◆ **BRIEF**
Below are records; how many of their lines contain "Green"? Give the number and no other words.

BEGIN DATA IN THIS EXERCISE

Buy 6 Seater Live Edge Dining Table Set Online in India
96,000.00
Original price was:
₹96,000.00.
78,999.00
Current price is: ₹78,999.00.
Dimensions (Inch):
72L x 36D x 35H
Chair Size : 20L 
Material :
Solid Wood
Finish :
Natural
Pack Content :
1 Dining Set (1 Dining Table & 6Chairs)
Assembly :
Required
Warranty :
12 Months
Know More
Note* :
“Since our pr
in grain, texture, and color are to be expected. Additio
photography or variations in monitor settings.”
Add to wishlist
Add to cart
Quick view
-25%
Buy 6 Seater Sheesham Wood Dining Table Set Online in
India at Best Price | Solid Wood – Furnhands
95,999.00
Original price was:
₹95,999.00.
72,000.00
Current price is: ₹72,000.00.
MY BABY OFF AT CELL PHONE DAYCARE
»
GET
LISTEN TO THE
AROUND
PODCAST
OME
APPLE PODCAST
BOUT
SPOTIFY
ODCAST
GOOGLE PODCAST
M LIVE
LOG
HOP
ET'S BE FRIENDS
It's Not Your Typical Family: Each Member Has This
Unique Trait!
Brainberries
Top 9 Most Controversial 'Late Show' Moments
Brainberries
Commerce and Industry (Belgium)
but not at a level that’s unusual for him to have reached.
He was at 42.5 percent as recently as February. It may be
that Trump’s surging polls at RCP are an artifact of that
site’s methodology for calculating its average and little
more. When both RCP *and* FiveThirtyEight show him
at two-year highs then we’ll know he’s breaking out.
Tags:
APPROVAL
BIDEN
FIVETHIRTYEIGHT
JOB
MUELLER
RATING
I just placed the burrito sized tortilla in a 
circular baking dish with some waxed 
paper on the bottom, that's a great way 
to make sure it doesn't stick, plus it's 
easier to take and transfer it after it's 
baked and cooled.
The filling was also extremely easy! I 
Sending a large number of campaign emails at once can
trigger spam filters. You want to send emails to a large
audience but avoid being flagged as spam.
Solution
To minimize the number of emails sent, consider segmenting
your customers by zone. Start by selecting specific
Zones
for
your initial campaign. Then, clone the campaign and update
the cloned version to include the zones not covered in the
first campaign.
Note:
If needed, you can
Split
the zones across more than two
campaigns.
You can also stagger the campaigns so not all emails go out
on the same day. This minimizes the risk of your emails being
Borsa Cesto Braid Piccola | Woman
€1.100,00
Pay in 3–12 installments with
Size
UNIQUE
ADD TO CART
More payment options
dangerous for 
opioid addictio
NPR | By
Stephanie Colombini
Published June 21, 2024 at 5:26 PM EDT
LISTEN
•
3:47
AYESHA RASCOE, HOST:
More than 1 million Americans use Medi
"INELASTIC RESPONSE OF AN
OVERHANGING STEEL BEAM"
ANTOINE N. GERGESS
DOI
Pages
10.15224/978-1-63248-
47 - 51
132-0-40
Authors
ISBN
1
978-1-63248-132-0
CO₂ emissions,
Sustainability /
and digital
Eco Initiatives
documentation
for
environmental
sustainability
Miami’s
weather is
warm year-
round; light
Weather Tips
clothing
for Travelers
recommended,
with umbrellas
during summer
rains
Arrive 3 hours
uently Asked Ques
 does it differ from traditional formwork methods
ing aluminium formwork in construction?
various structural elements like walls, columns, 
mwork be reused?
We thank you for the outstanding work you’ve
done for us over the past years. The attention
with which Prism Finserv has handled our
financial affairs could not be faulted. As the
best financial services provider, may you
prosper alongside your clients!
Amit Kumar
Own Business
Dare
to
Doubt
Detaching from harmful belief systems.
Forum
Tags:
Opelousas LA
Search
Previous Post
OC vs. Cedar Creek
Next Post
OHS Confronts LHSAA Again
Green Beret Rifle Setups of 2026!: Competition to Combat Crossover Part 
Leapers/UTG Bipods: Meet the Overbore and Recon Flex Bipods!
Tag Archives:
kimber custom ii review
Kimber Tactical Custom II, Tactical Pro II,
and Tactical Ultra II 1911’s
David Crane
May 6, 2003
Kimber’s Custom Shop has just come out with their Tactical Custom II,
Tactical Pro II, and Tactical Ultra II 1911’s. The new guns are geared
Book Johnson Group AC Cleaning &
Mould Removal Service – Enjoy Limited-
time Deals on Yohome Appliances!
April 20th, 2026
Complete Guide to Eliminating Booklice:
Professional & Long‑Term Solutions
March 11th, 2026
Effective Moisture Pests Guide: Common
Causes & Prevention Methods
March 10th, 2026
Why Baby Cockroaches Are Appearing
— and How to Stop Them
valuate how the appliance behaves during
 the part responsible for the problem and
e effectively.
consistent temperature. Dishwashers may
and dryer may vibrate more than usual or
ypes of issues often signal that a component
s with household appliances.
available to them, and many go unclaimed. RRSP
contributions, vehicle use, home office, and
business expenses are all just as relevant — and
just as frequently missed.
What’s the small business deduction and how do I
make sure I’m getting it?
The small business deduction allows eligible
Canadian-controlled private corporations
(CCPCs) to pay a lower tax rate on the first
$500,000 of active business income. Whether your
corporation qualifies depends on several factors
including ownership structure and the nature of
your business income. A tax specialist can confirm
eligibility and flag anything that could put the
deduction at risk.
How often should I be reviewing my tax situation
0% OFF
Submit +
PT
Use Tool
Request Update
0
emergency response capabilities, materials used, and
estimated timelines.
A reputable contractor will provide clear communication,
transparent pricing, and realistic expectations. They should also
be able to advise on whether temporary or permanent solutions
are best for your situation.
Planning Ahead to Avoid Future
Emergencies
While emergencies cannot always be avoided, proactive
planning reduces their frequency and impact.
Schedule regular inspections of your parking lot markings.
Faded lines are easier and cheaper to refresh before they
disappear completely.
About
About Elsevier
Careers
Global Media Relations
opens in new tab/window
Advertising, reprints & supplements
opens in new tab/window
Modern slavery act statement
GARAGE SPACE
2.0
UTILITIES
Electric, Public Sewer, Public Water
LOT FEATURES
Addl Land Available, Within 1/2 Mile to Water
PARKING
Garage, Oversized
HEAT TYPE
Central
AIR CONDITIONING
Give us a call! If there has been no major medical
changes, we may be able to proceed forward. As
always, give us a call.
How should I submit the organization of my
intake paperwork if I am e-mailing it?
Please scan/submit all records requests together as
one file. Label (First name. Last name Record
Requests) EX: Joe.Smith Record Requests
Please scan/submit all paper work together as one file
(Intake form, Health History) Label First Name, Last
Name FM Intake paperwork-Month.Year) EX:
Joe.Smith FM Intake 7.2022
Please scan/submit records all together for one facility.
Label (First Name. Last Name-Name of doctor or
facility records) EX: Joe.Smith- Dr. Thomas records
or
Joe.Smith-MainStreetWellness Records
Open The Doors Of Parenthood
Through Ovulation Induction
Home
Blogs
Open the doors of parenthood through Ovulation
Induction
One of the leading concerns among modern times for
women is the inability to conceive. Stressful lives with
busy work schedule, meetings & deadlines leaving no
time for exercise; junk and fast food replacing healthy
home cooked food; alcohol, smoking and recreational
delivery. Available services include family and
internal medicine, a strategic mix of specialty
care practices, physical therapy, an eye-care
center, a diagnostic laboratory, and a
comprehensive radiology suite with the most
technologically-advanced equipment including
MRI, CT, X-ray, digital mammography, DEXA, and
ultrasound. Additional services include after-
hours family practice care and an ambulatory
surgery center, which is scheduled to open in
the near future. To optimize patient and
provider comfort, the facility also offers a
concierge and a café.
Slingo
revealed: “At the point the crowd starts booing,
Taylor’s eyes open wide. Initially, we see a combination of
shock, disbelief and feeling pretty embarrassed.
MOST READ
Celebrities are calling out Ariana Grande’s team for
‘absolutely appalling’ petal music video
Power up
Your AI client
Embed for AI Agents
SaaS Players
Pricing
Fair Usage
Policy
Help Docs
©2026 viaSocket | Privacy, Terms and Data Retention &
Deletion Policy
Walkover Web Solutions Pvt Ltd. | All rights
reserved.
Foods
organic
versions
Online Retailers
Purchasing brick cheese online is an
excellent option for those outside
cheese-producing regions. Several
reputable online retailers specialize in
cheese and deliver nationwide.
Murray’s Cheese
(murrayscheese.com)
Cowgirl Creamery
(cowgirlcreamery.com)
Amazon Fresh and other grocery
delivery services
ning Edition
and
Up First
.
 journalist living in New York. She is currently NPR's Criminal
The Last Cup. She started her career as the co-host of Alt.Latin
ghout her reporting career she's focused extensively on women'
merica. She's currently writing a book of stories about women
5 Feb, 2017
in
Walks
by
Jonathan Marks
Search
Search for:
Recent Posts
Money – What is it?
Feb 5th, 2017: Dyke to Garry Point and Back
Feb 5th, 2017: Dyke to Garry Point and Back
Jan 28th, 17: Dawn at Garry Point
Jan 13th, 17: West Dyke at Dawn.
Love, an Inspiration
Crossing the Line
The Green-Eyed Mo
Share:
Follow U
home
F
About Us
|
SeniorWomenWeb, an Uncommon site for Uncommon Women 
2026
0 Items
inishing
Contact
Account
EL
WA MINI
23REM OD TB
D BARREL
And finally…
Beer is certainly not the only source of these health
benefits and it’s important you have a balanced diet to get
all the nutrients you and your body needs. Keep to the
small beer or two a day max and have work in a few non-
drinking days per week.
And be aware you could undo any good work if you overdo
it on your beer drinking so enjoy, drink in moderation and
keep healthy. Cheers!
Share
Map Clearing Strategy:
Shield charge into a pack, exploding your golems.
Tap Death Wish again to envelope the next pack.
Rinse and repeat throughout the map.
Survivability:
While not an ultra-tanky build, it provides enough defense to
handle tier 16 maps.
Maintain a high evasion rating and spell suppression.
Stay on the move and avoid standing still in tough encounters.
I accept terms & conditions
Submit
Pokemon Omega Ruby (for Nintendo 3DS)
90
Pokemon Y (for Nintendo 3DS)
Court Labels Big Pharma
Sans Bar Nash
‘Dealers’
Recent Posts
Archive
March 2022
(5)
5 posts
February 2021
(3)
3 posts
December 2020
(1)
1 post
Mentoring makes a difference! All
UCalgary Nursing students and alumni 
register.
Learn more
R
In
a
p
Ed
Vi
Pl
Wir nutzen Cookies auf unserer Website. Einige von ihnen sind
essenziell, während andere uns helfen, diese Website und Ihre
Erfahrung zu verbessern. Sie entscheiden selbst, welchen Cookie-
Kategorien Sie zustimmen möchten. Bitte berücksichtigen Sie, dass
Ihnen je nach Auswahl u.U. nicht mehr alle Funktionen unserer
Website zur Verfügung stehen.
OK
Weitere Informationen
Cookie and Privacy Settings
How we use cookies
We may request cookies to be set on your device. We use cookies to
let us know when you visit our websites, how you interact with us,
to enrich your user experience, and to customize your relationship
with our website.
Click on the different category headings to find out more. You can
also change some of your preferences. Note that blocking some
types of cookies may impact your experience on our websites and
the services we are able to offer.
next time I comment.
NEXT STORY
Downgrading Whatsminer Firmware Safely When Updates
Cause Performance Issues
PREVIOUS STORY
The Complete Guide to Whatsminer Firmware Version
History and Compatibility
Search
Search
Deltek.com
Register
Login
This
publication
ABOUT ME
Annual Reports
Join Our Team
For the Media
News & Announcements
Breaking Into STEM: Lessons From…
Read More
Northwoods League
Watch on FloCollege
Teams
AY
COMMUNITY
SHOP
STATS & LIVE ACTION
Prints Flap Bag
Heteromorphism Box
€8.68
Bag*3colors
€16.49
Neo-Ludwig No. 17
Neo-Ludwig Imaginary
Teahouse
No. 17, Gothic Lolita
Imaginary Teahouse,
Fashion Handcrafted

END DATA IN THIS EXERCISE

◆ **OUTPUT FOR THIS TASK**
2